Phillip: What about quality? When you buy other people’s obsolete and excess spare parts on eBay how do you know that you are getting good parts and not junk?
Brian: eBay has been very proactive in making sure that feedback is recorded and this is what you can judge the seller on. You also need to know what you’re buying and read how the part is described. The search engine is a very good tool to start with, along with helping to understand the market value for a component. We don’t mess around with saving a couple dollars on an eBay item over a supplier. We also don’t buy with the intent to stock unless it is an identical part that is deemed to be held as stock on hand. Your results are very positive when you take the necessary precautions.
Phillip: What about the potential that you are buying stolen goods? Is that a genuine risk?
Brian: If the price is too good to be true and they have no feedback as a seller then my suggestion is to move on. I don’t see this much with my searches for the industrial components, it is probably more of a concern for personnel goods. Over the years, I have bought from a lot of the same suppliers and when looking at a few items that are identical, it’s pretty easy to choose the right supplier.
Phillip: I am guessing then that this isn’t for everybody, that a degree of technical know-how is a must. Is that correct?

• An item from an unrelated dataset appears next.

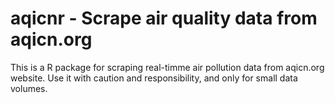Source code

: # aqicnr - Scrape air quality data from aqicn.org

This is a R package for scraping real-timme air pollution data from aqicn.org website. 
Use it with caution and responsibility, and only for small data volumes.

Brian: I would agree. If you are fortunate to have a new turnkey mill with OEM spare parts on the shelf then this wouldn’t be your first choice. It takes technical knowledge and ownership of the process to have a return on investment.
Phillip: How much time does it take? Is it just you or do you have a team that works on this?
Brian: It varies depending on what stage you’re at. Starting is the hardest part. It takes a team to decide on what items go to the open market. Then the time it takes depends on issues such as the individual level of knowledge and if you have a seller or a buyer for the trade. I look at it as if I was spending my own money, how would I spend it or save it? I should also add that for me it all started by me owning my results for my budgets and for wanting to have reliable equipment at the best cost. Anyone thinking about doing this should ensure that they have a way to track and measure the results.
Phillip: Ok, so do you have any final advice for people who might be considering this option of obsolete and excess spare parts?
Brian: Take it one step at a time. Start small, get some little successes and then move on as you feel confident in your process and success.
Phillip: Thanks Brian I appreciate you taking the time to answer these questions and hopefully help your fellow practitioners.
Brian Burns is an Asset Manager and Open Market Director / Manager of Industrial equipment in the steel industry in the USA. Brian has spent +26 years working in the steel industry in operations, maintenance, and management. Brian also has international experience. After completing college Brian thought the future would be all about sports and coaching. However, he chose to follow in his father’s footsteps into the steel industry. The physical work and challenges were part of the attraction but also that coaching was still available through assisting others within the industry. Brian has a bachelor’s degree and Associates Degree in Industrial Technologies plus and electrical license and is a Certified Reliability Leader and Ultrasound Training Leader.
Phillip Slater is a spare parts inventory management specialist and the Founder of SparePartsKnowHow.com, an online business that focusses on spare parts inventory management training. Phillip is the author of 9 books and his most recent book, Spare Parts inventory Management, was the #1 New Release in a range of categories at Amazon.com.